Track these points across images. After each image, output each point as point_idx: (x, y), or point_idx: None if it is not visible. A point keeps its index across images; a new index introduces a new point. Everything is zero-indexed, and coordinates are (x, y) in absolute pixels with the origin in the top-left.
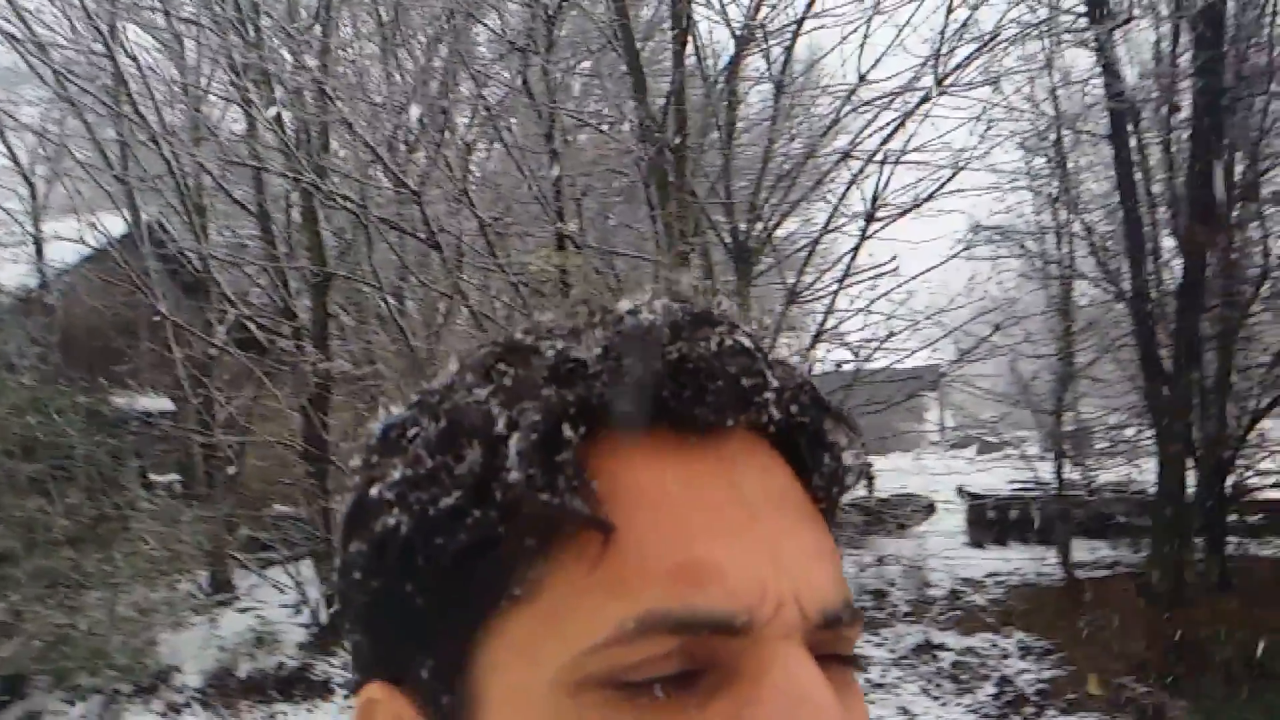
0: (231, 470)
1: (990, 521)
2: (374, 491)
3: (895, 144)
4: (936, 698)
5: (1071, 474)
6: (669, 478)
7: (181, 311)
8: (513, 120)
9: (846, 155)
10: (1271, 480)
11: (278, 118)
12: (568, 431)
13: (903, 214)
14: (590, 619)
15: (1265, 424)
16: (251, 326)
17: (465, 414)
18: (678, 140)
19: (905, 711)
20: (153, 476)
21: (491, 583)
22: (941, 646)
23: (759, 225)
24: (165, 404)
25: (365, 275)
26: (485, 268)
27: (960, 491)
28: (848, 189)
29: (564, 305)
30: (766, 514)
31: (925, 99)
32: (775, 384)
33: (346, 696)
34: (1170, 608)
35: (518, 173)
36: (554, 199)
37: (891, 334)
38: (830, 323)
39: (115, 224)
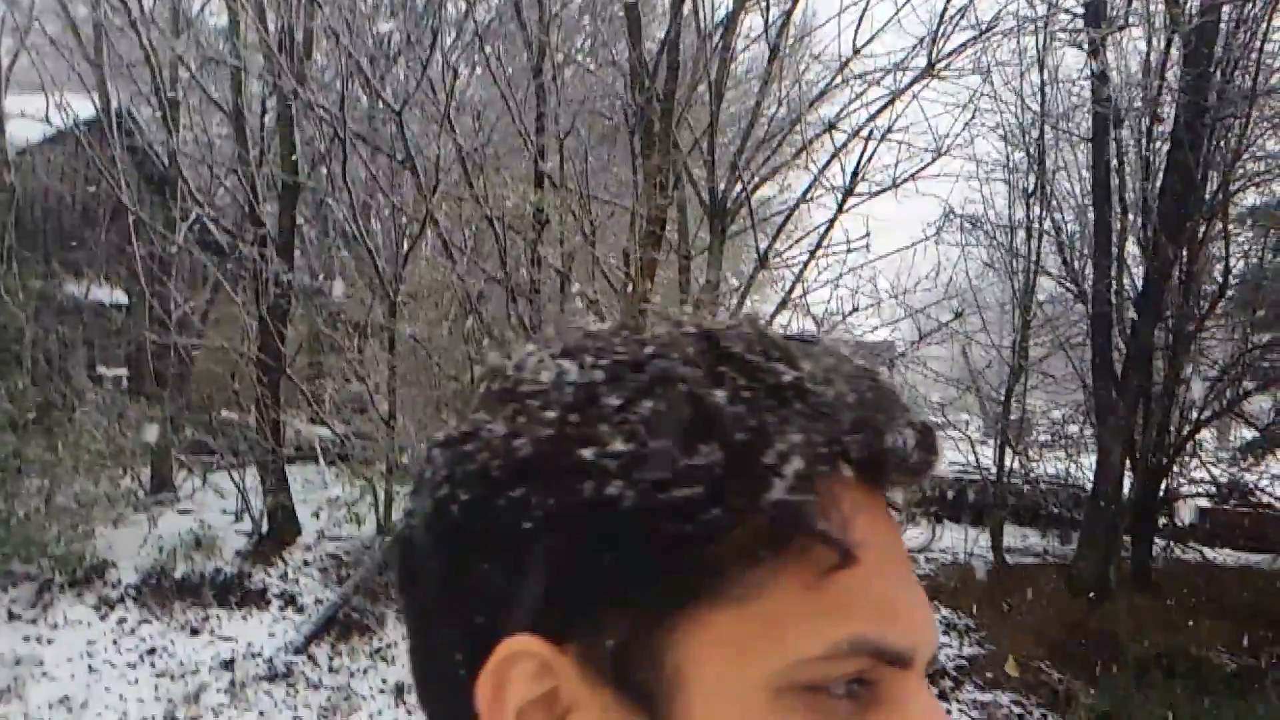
0: (180, 371)
1: (926, 500)
2: (587, 453)
3: (881, 121)
4: None
5: (1012, 462)
6: (875, 524)
7: (144, 205)
8: (501, 47)
9: (832, 126)
10: (1202, 488)
11: (261, 16)
12: (846, 471)
13: (881, 192)
14: (809, 634)
15: (1202, 434)
16: (214, 228)
17: (709, 409)
18: (667, 90)
19: None
20: (101, 369)
21: (707, 576)
22: None
23: (738, 186)
24: (119, 297)
25: (336, 190)
26: (460, 196)
27: None
28: (830, 160)
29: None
30: (909, 564)
31: (916, 80)
32: (935, 456)
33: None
34: (1092, 600)
35: (502, 103)
36: (536, 135)
37: (855, 309)
38: (797, 291)
39: (83, 107)
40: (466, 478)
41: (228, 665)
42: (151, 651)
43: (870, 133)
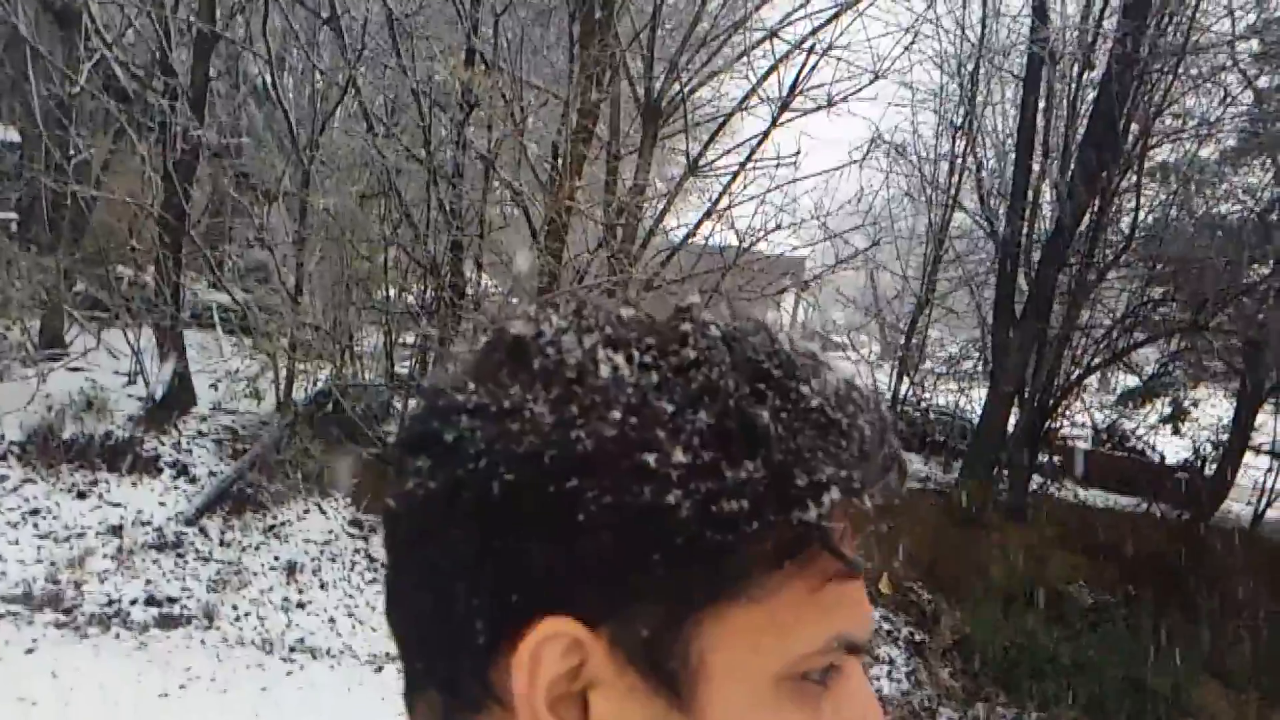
0: (76, 221)
1: None
2: (650, 459)
3: (823, 36)
4: None
5: (906, 390)
6: (852, 538)
7: (45, 39)
8: None
9: (774, 34)
10: (1082, 431)
11: None
12: (868, 500)
13: (817, 109)
14: (809, 632)
15: (1088, 381)
16: (121, 72)
17: (756, 428)
18: None
19: None
20: None
21: (735, 579)
22: None
23: (675, 86)
24: (13, 135)
25: (253, 43)
26: (384, 64)
27: None
28: (771, 70)
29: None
30: None
31: None
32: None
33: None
34: (968, 528)
35: None
36: (471, 6)
37: (779, 226)
38: (723, 203)
39: None
40: (513, 458)
41: (115, 531)
42: (35, 512)
43: (812, 46)
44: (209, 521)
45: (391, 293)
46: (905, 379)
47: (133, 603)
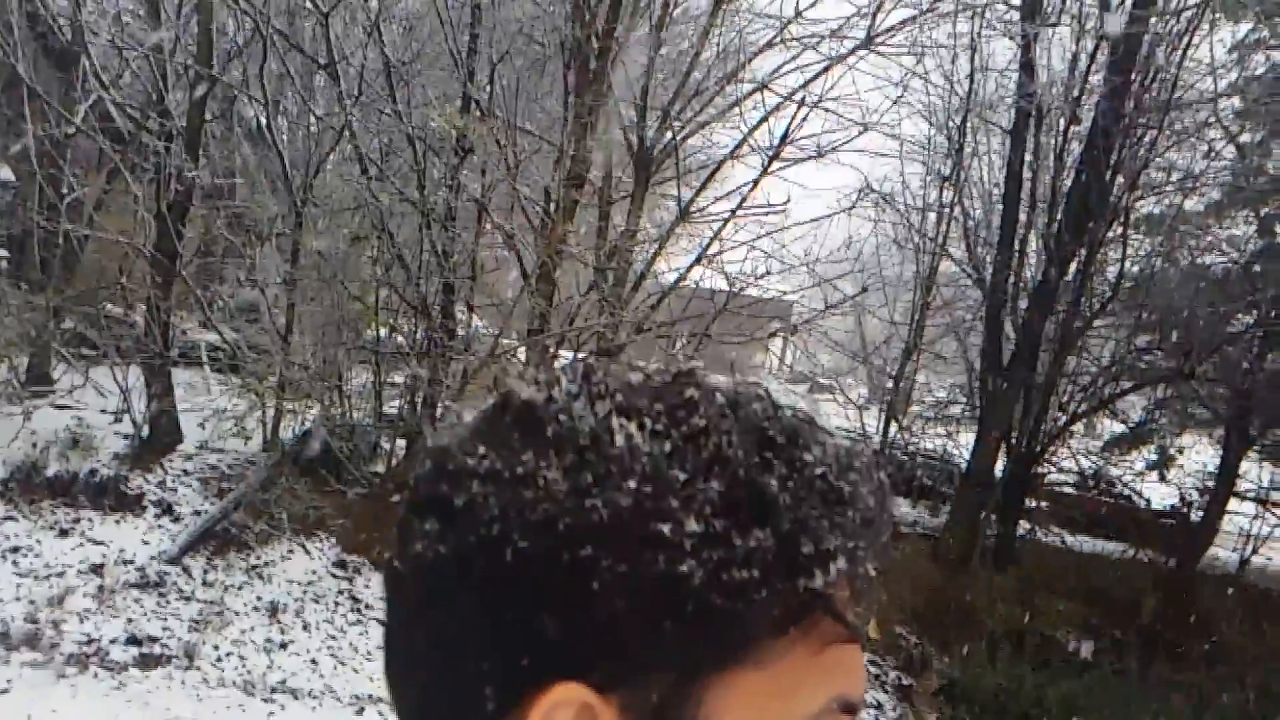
0: (67, 260)
1: None
2: (665, 529)
3: (814, 88)
4: None
5: (894, 433)
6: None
7: (42, 79)
8: None
9: (765, 86)
10: (1069, 477)
11: None
12: (870, 570)
13: (807, 159)
14: (811, 694)
15: (1075, 427)
16: (117, 113)
17: (765, 497)
18: (607, 27)
19: None
20: None
21: (744, 645)
22: None
23: (667, 134)
24: (7, 174)
25: (250, 88)
26: (381, 110)
27: None
28: (762, 120)
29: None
30: None
31: (853, 50)
32: None
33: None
34: (955, 572)
35: (435, 17)
36: (468, 56)
37: (768, 271)
38: (714, 248)
39: None
40: (527, 525)
41: (97, 570)
42: (15, 550)
43: (803, 98)
44: (192, 560)
45: (381, 333)
46: (893, 423)
47: (112, 642)
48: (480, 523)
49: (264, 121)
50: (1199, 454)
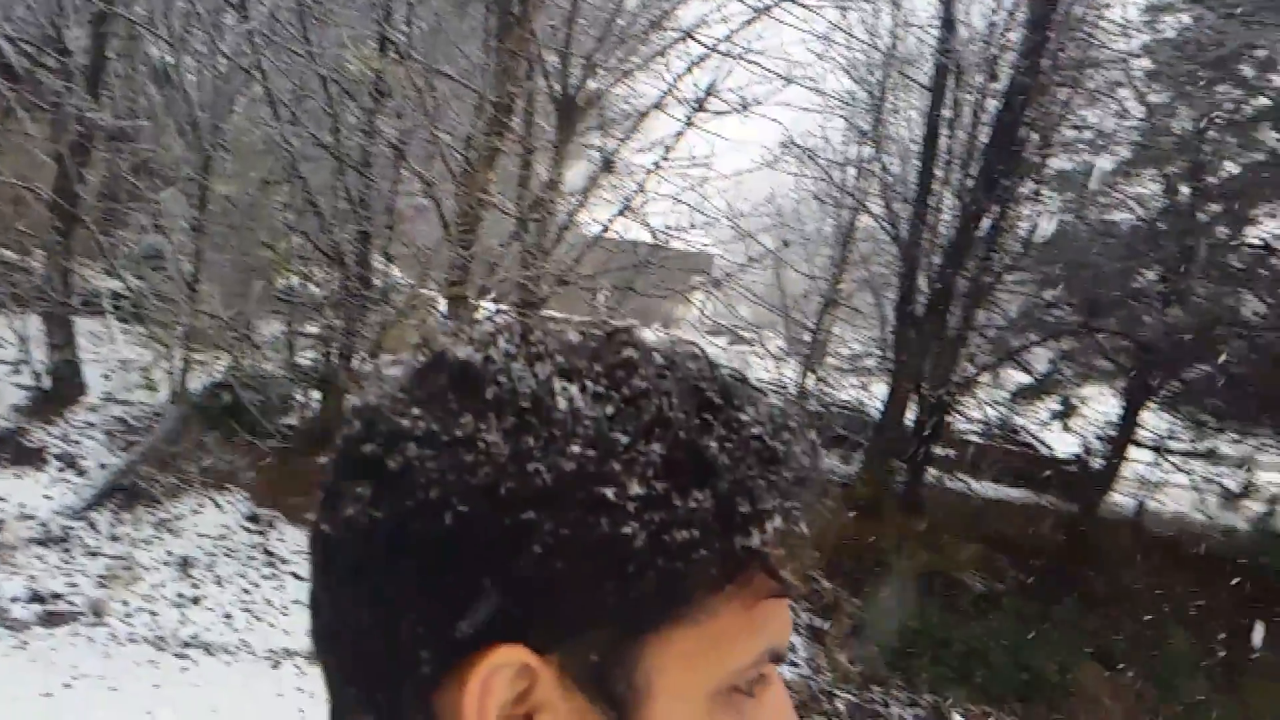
0: None
1: None
2: (609, 493)
3: (739, 40)
4: None
5: (809, 384)
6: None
7: None
8: None
9: (689, 35)
10: (976, 426)
11: None
12: (805, 528)
13: (731, 111)
14: (743, 648)
15: (985, 378)
16: (11, 49)
17: (704, 459)
18: None
19: None
20: None
21: (681, 604)
22: None
23: (591, 84)
24: None
25: (157, 25)
26: (292, 50)
27: None
28: (688, 70)
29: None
30: None
31: (778, 1)
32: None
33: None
34: (867, 518)
35: None
36: None
37: (692, 225)
38: (637, 201)
39: None
40: (466, 490)
41: None
42: None
43: (727, 50)
44: (98, 515)
45: (294, 282)
46: (810, 374)
47: (14, 600)
48: (418, 486)
49: (170, 60)
50: (1101, 404)
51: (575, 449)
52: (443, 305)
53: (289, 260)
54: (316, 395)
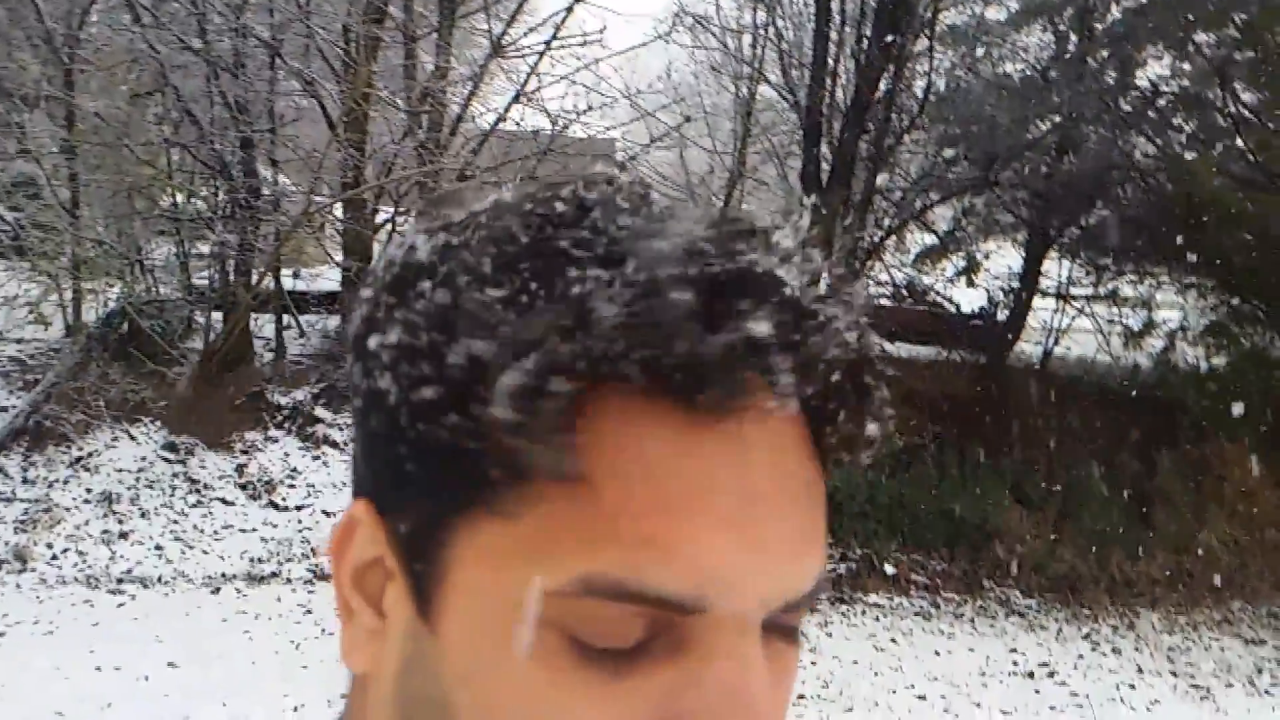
0: None
1: None
2: (372, 343)
3: None
4: None
5: None
6: (664, 448)
7: None
8: None
9: None
10: (885, 289)
11: None
12: (560, 385)
13: None
14: (557, 564)
15: (890, 240)
16: None
17: (467, 306)
18: None
19: None
20: None
21: (477, 485)
22: None
23: None
24: None
25: None
26: None
27: None
28: None
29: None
30: (762, 498)
31: None
32: (813, 354)
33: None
34: None
35: None
36: None
37: (589, 107)
38: (531, 84)
39: None
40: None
41: None
42: None
43: None
44: (7, 459)
45: (179, 199)
46: None
47: None
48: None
49: None
50: (1004, 257)
51: (368, 294)
52: (338, 210)
53: (171, 176)
54: (218, 316)
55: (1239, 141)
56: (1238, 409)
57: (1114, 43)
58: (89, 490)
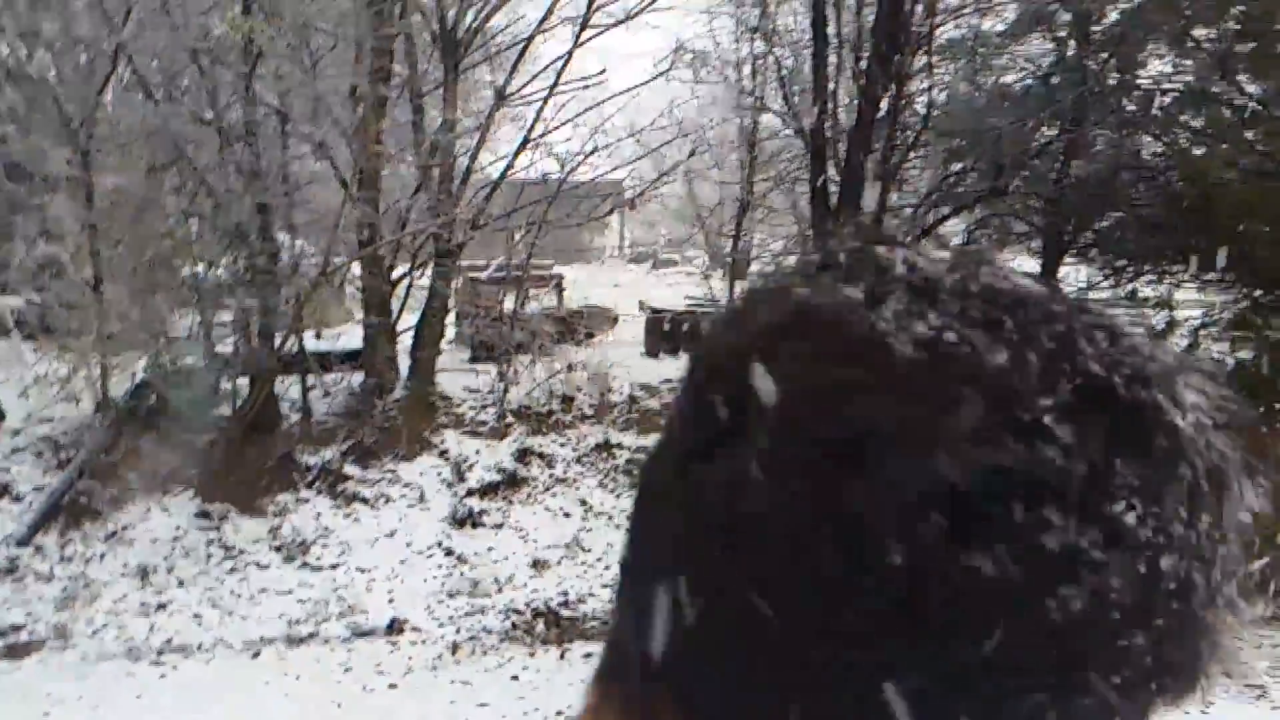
0: None
1: (666, 333)
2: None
3: None
4: (611, 490)
5: (739, 292)
6: None
7: None
8: None
9: None
10: None
11: None
12: None
13: (617, 24)
14: None
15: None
16: None
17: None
18: None
19: (584, 503)
20: None
21: None
22: (619, 445)
23: (470, 15)
24: None
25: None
26: (156, 26)
27: (641, 305)
28: None
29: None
30: None
31: None
32: None
33: None
34: None
35: None
36: None
37: (596, 148)
38: (538, 130)
39: None
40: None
41: None
42: None
43: None
44: (44, 539)
45: (200, 269)
46: (737, 283)
47: None
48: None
49: (23, 54)
50: (1021, 265)
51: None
52: (356, 269)
53: (190, 246)
54: (244, 381)
55: (1247, 133)
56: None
57: (1113, 44)
58: (125, 564)
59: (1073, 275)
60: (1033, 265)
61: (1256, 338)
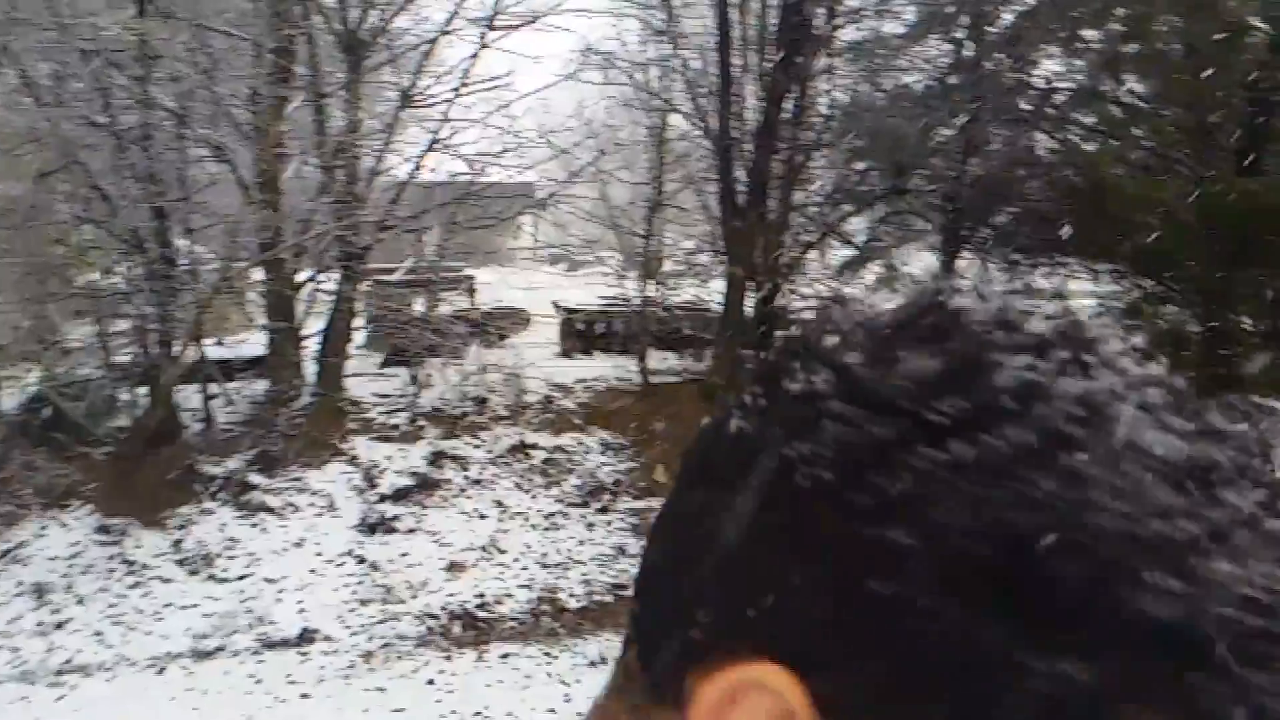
0: None
1: (580, 333)
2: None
3: None
4: (528, 490)
5: (651, 292)
6: None
7: None
8: None
9: None
10: (810, 302)
11: None
12: None
13: (523, 25)
14: None
15: (810, 255)
16: None
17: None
18: None
19: (500, 504)
20: None
21: None
22: (534, 446)
23: (372, 15)
24: None
25: None
26: (42, 25)
27: (555, 305)
28: None
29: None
30: None
31: None
32: None
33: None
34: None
35: None
36: None
37: (505, 149)
38: (444, 132)
39: None
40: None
41: None
42: None
43: None
44: None
45: (96, 276)
46: (650, 281)
47: None
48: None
49: None
50: (921, 261)
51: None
52: (259, 274)
53: (84, 253)
54: (143, 391)
55: (1134, 130)
56: None
57: (1008, 45)
58: (20, 583)
59: (971, 270)
60: (932, 261)
61: (1148, 326)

Work item:
The entries above hold the needed span. Transcribe exactly the lines from the one with "24: (165, 404)" to the one with "38: (830, 323)", both included.

Written response:
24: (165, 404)
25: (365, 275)
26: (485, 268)
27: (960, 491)
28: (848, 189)
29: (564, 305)
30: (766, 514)
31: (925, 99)
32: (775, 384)
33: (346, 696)
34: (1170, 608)
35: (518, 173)
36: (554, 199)
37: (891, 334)
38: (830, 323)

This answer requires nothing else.